Source passage —
The pinched region P reduces the capability of the top electrode TE
to conduct heat from the interior of the resistive memory cell to
the exterior of the resistive memory cell. FIG. 5B shows an example
in which the bottom electrode BE has a pinched region P. FIG. 5C
shows an example in which both the top electrode TE and the bottom
electrode BE have pinched regions P. In some embodiments, the area
adjacent the pinched region P between the regions of the electrode
having a larger cross section may be filled with a dielectric
material, such as a thermally insulating dielectric material, for
example.
[0041] In some embodiments, a resistive memory cell may include an
electrode that has a recess filled with a dielectric material, as
shown in FIGS. 6A and 6B. The embodiments of FIG. 6A and FIG. 6B
show an example of providing heat insulation with a reduced
cross-sectional area of a portion of an electrode (along the upper
dashed line) with respect to the cross-sectional area of another
portion of the electrode (along the lower dashed line).

Supplied material —

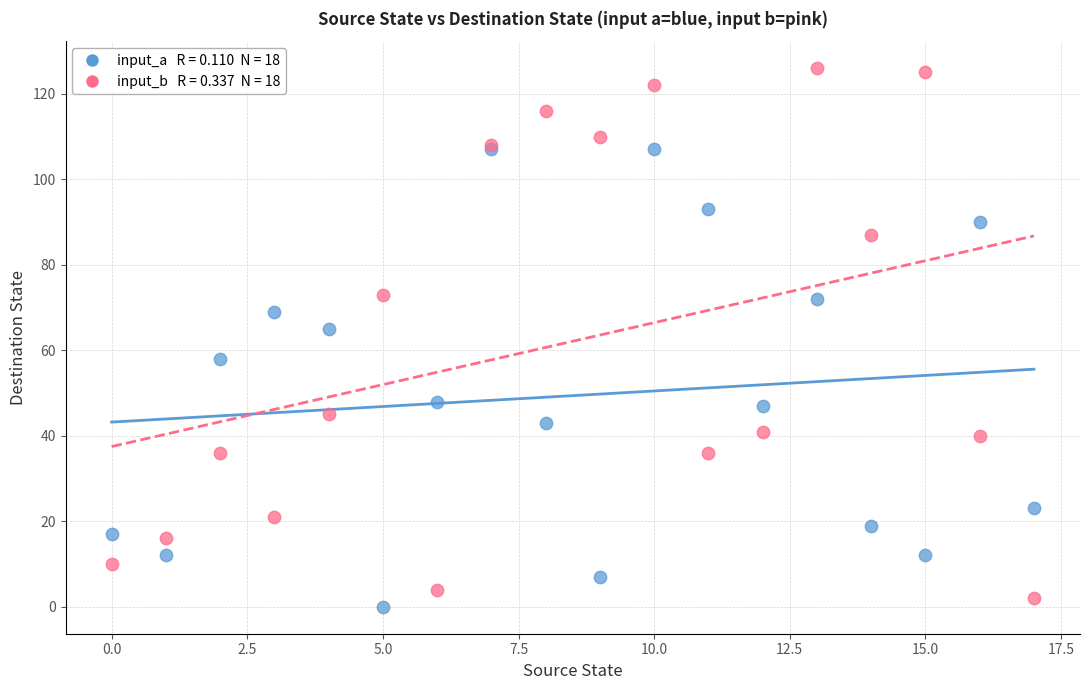

Across all series, what Y value is closest to 63?

65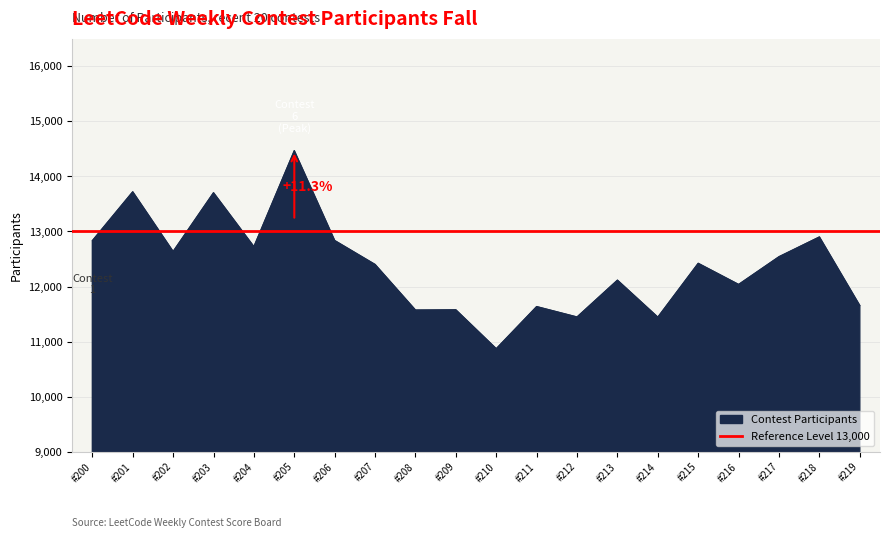

True or false: the data has more than 0 interior local peaks.

True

Written task A —
Revise the passage on resistive memory electrodes between "[0041] In some" and "lower dashed line).", inclusive, putting "thermal insulation" in place of "heat insulation".
Written task B —
Write the next part of the passage on resistive memory electrodes, picking up after its final sentence.
The listing is separate material, unrelated to the passage on resistive memory electrodes.

Reply A —
[0041] In some embodiments, a resistive memory cell may include an
electrode that has a recess filled with a dielectric material, as
shown in FIGS. 6A and 6B. The embodiments of FIG. 6A and FIG. 6B
show an example of providing thermal insulation with a reduced
cross-sectional area of a portion of an electrode (along the upper
dashed line) with respect to the cross-sectional area of another
portion of the electrode (along the lower dashed line).

Reply B —
[0042] FIG. 6A shows an embodiment of a resistive memory cell in
which the bottom electrode BE has a recess formed therein. In some
embodiments, the recess may be at least partially filled with an
electrically insulating fill material F as a dielectric region. The
recess may have any suitable shape. In some embodiments, the recess
may have a circular cross-section, and the bottom electrode BE may
form a ring around the recess. The bottom electrode BE may be at
least partially surrounded by a dielectric material I which is
electrically insulating. Optionally, the top electrode TE and/or
the bottom electrode BE may include an electrically conducting,
thermally insulating material, as discussed above.
[0043] To form the resistive memory cell of FIG. 6A, a recess may
be formed in the bottom electrode BE, then the recess may be filled
with the fill material F. The top surface of the structure may then
be planarized (e.g., using chemical-mechanical polishing) so that
the uppermost portion of the bottom electrode BE is co-planar with
the top of the fill material F. The resistive memory element RE and
top electrode TE may then be formed. However, the techniques
described herein are not limited as to any particular technique for
forming the resistive memory cell.
[0044] In some embodiments, the fill material F may include an
electrically insulating material such as a silicon nitride (SiN)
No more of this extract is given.